Dealing with a lot of data usually lot of problems

I’ve just read a post of my friend Mauro, “Dealing with log of Data” and I really agree with his position, because projects that needs to manage big amount of data usually brings a lot of problems both on production server, but also on the everyday developer life.

We tend to think that since disk space is quite cheap in these days , it is not a big problem, but this is usually false. Even if we are not worried about performance, having really big databases makes more difficult to manage backups. If you have 1GB Sql Server database, you can use much more easy backup strategy than a situation where you have three database that account for 150GB in total. Time to do a full backup is usually really high, time to restore a database is even higher and these are only few of the problem that you will start to face on production server. For performance we can buy really fast hardware (after all it is production hardware so it worth spend on it) and we can reach good performance even with such big databases.
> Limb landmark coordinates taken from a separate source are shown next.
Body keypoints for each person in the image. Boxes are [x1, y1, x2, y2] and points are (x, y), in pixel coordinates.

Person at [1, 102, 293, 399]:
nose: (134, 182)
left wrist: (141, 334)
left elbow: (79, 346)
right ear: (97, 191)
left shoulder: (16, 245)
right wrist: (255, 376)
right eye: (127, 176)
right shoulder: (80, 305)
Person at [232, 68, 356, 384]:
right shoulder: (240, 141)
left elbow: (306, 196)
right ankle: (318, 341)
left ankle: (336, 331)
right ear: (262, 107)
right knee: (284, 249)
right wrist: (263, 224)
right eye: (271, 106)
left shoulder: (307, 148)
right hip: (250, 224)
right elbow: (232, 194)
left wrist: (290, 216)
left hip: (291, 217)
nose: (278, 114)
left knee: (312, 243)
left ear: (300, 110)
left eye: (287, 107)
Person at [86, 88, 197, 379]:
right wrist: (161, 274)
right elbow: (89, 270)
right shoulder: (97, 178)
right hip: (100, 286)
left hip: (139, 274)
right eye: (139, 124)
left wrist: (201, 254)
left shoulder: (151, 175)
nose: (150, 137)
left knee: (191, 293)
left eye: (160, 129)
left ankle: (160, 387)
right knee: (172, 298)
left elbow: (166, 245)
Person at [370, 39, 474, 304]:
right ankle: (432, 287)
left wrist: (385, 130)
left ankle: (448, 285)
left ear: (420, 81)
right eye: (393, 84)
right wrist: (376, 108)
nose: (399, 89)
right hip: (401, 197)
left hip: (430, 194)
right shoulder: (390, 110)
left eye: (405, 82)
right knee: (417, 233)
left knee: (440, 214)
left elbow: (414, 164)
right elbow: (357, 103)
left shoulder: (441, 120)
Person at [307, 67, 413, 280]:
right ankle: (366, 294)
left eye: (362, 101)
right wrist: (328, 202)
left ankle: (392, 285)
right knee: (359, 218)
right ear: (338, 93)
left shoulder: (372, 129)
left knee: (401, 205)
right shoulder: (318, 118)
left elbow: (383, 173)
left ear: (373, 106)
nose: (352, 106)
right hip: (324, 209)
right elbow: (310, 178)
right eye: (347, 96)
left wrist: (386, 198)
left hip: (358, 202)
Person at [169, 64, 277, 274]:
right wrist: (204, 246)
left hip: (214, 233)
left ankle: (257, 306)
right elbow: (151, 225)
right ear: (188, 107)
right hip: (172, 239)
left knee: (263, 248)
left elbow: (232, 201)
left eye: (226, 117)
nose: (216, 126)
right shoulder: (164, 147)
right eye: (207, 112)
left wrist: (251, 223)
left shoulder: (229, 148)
The situation starts to become worst in Staging or PreProduction servers, because we are usually used to test milestone of the software on a copy of production data to be sure to find bugs caused by specific data in database. Doing a Backup Restore from production to PreProduction with 150GB of data, usually requires that PreProduction servers are located in the same network of Production Servers and this is not always possible. Managing multiple parallel environment in PreProduction starts to become really expensive, if each environment uses 150GB of data, you usually ends storing that environment in slower SAN or in machines with 7200 RPM disks.  After all if you can afford buying really fast machine for a single production environment , it is difficult to justify a similar expense for multiple PreProduction servers. Running complex suite of tests usually requires being able to restore the database to a known state between each suite of test, this can be easily accomplished with Virtual Machines and snapshot, because a restore of the database is not so easy to do.

If in PreProduction environment the situation is not so good, the situation become really bad for the single developer. With ~4GB of database data you can even use a RAMDisk to achieve lightning speed to run tests, but with 150 GB of data, if you need a full database with real data to run certain suite of tests it is a huge pain. It is true that running test or working with a  database with real data is not the typical everyday work for developers, but some data shapes are really complex, you can have thousands of unit tests, but from time to time you need to run integration test with real data. Database of that kind of size usually tends to exhibit all sort of problem regarding performance , and working on a reduced sets of data create an high risk that some code become really unusable when run on production data. When a developer write a new piece of the software, despite unit testing, he need to do some runs against a database of the same size of production database to verify that the queries are good.

This lead to an obvious conclusion: when you design your data storage, keep in mind that size is a problem, even if storage space is cheap, the real cost become maintaining a good infrastructure to make developers and testers productive.

Gian Maria.